Are you using any reference implementation as your code base or did you write the complete code yourself?
Could you compare your implementation to this one written by NVIDIA?
In that case I would focus on the error (about the unused variable) by reverting the changes and make sure your model still trains.
I assume the error you mentioned claims that no parameters were found which require gradients during the backward pass.
If so, it’s usually a sign, that all parameters were frozen or that the computation graph was detached at some point.
If the original code base works and you see this unwanted behavior, I would still recommend to triage the bug by removing your changed parts.
The error points to a (partly) frozen model. I’m not familiar with the use case, so it might be a red herring. Anyway, it might be a good starter for debugging.
We are aware of the higher memory usage due to some added functionalities in a tensor method and are thinking about different approaches to fix this.
Does it matter if loss calculated in forward or outside?
Also is it good idea in general to balance loss value like this?
Tacotron by its own have 2 losses
Do you think it should be balanced too?
About batchnorm thing, i don’t understand how batchnorm affect params.
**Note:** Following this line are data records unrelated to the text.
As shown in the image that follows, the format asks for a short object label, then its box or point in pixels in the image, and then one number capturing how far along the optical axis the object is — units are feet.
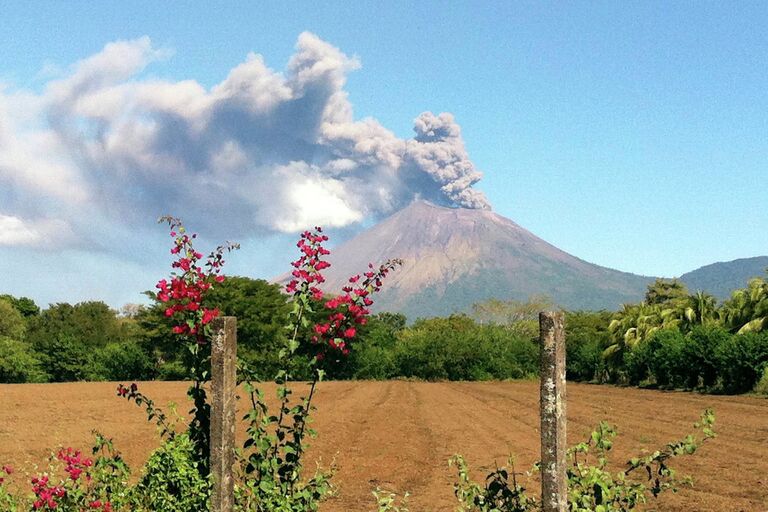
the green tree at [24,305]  327.92
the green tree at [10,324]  257.14
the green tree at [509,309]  459.73
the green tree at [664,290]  378.30
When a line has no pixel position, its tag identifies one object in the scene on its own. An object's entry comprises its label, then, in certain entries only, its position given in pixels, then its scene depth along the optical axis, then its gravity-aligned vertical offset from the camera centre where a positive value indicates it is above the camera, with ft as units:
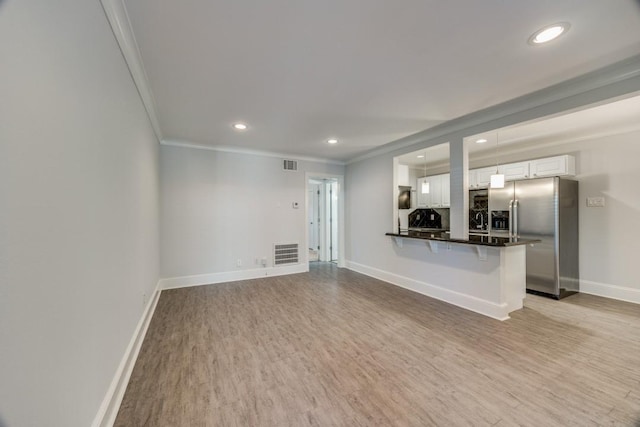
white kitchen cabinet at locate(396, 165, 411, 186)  18.56 +2.74
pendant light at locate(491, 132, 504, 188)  11.13 +1.32
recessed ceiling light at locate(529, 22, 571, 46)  5.51 +4.05
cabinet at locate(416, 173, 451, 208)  19.15 +1.36
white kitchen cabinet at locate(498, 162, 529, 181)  14.40 +2.35
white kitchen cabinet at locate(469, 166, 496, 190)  15.83 +2.23
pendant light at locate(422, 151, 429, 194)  14.31 +1.38
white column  11.20 +0.99
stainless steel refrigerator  12.51 -0.97
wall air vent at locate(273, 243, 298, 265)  16.76 -2.84
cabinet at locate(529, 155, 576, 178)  13.16 +2.36
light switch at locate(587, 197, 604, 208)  12.78 +0.38
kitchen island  10.09 -2.74
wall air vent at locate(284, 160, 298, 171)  17.00 +3.23
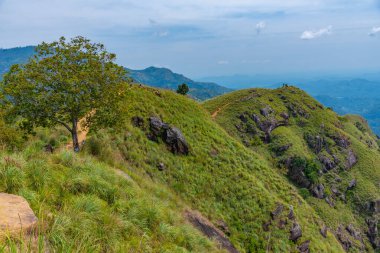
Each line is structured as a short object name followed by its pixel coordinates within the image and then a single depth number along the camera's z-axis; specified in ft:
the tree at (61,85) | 54.70
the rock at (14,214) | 20.48
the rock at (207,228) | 63.10
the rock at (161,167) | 86.46
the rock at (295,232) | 92.25
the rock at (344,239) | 165.89
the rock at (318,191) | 202.68
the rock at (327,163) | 243.52
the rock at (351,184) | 228.28
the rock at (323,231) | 114.39
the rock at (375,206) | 214.65
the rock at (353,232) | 185.88
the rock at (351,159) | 251.23
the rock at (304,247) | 91.03
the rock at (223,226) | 77.71
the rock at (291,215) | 98.85
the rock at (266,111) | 259.39
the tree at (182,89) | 239.54
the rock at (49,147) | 61.91
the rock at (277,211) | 94.34
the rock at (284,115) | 271.90
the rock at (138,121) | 95.71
I mean it change only existed variables, do not freeze layers or something.
It work with batchnorm layers and raise error without. https://i.imgur.com/Tc3yACY.png
May be because without batchnorm i have only one layer in module?
Or it doesnt matter?
I made another thread about memory usage (it is not only distributed thing) with example, hope it helps.
Not sure this is the case here, but in my case I was using autocast and GradScaler. I had both set to enabled=False. According to the docs this should mean these should have no effect, which was in fact the case with a single GPU and using DP.
However, with DDP I found that introducing these increased variance in the training and validation loss significantly, deteriorating model accuracy overall. According to the docs autocast and GradScaler shouldn’t adversely affect DDP, but it did just that in my case. Not sure why, but I assume it has to do with gradient synchronization in DDP.